• [Problems to solve]:
**1)** Revise the part of the Obama–Sarkozy remarks from "I want to thank President Sarkozy, I" up to and including "last several years.", replacing "terrific" with "generous".
**2)** Answer these questions from the Obama–Sarkozy remarks:
(a) In what town and on what date did the two presidents hold their bilateral meeting?
(b) What two words does President Sarkozy use to describe what President Obama said about the peace process between Israel and the Palestinians?
(c) How does President Obama describe France in relation to the United States?

• [Source passage]:
★ ★ ★ ★ ★
Presidents Obama and Sarkozy gave these remarks after a bilateral meeting in Deauville, France on May 27, 2011.
PRESIDENT SARKOZY: (As translated.) Ladies and gentlemen, we just had a bilateral with the President of the United States, Barack Obama. And there’s been major convergence of views on major international issues.
And I told President Obama how much -- how sensitive we were to his words in his speech on the peace process between Israel and the Palestinians. It was clear-sighted and bold, what he had to say on the subject.
We completely agreed amongst ourselves on what lessons we draw from the Arab revolutions, the Arab Springs; likewise, on Libya, where we have the same analysis. Mr. Qaddafi must leave and Libyans are entitled to a democratic future.
And I also wish to thank President Obama for his contribution to the smooth running of this G8 meeting and his involvement to ensure that this multilateral world of ours is run smoothly.
All of France is happy to welcome you, sir, and in particular, the people of Normandy that have certainly not forgotten all that they and we owe the Americans. For all of us French men and women, and particularly for the people of Normandy, when the President of the United States is standing on this ground, it is particularly significant, because, sadly, there are many young Americans who gave their lives for us, who rest on Normandy soil. And I think it’s very important to send this message back with you home. As time passes, we have not forgotten the sacrifices you made.
So it’s always very special when the President of the United States comes to this particular part of France.
PRESIDENT OBAMA: Well, it is wonderful to be back in Normandy. The last time I was here was at the invitation of the President as we were commemorating the landing at Normandy.
I want to thank President Sarkozy, I want to thank the people of Deauville and the people of France, for the terrific hospitality that they’ve shown us over these last few days. And I want to thank President Sarkozy for the leadership that he’s shown on the world stage over the last several years.
France is our oldest ally and continues to be one of our closest allies. And as President Sarkozy indicated, we had an enormous convergence of approaches and views on the challenges that we face around the world. We agreed that the changes that are taking place in the Middle East and North Africa make the pursuit of peace between Israelis and Palestinians more urgent, not less. And we agreed to coordinate closely in encouraging the parties to sit down around the negotiating table and to resolve this issue in a way that creates a Palestinian state that is sovereign and an Israeli state that is secure, the two states living side by side in peace.
We agreed that we have made progress on our Libya campaign, but that meeting the U.N. mandate of civilian protection cannot be accomplished when Qaddafi remains in Libya directing his forces in acts of aggression against the Libyan people. And we are joined in resolve to finish the job.
★ ★ ★ ★ ★
• [Extracted information]:
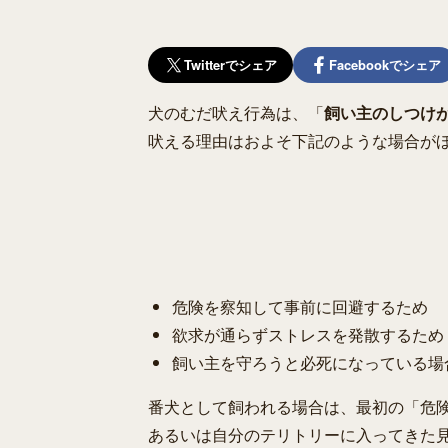
Twitterでシェア
Facebookでシェア
犬のむだ吠え行為は、「
飼い主のしつけ
吠える理由はおよそ下記のような場合が
危険を察知して事前に回避するため
欲求が通らずストレスを発散するため
飼い主を守ろうと必死になっている場
番犬として飼われる場合は、最初の「危
あるいは自分のテリトリーに入ってきた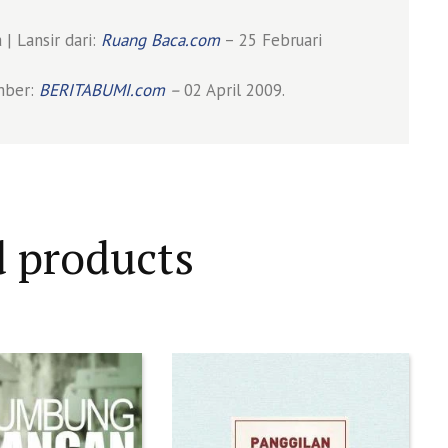
| Lansir dari:
Ruang Baca.com
– 25 Februari
mber:
BERITABUMI.com
–
02 April 2009.
d products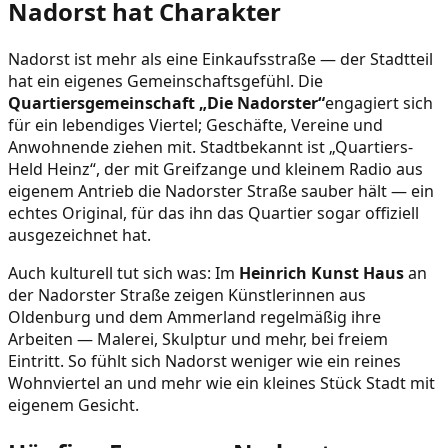
Nadorst hat Charakter
Nadorst ist mehr als eine Einkaufsstraße — der Stadtteil
hat ein eigenes Gemeinschaftsgefühl. Die
Quartiersgemeinschaft „Die Nadorster“
engagiert sich
für ein lebendiges Viertel; Geschäfte, Vereine und
Anwohnende ziehen mit. Stadtbekannt ist „Quartiers-
Held Heinz“, der mit Greifzange und kleinem Radio aus
eigenem Antrieb die Nadorster Straße sauber hält — ein
echtes Original, für das ihn das Quartier sogar offiziell
ausgezeichnet hat.
Auch kulturell tut sich was: Im
Heinrich Kunst Haus
an
der Nadorster Straße zeigen Künstlerinnen aus
Oldenburg und dem Ammerland regelmäßig ihre
Arbeiten — Malerei, Skulptur und mehr, bei freiem
Eintritt. So fühlt sich Nadorst weniger wie ein reines
Wohnviertel an und mehr wie ein kleines Stück Stadt mit
eigenem Gesicht.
★ ★ ★ ★ ★
• [Task responses]:
**1)**
I want to thank President Sarkozy, I want to thank the people of Deauville and the people of France, for the generous hospitality that they’ve shown us over these last few days. And I want to thank President Sarkozy for the leadership that he’s shown on the world stage over the last several years.

**2)**
(a) Deauville, France, on May 27, 2011.
(b) Clear-sighted and bold.
(c) As the oldest ally of the United States and one of its closest allies.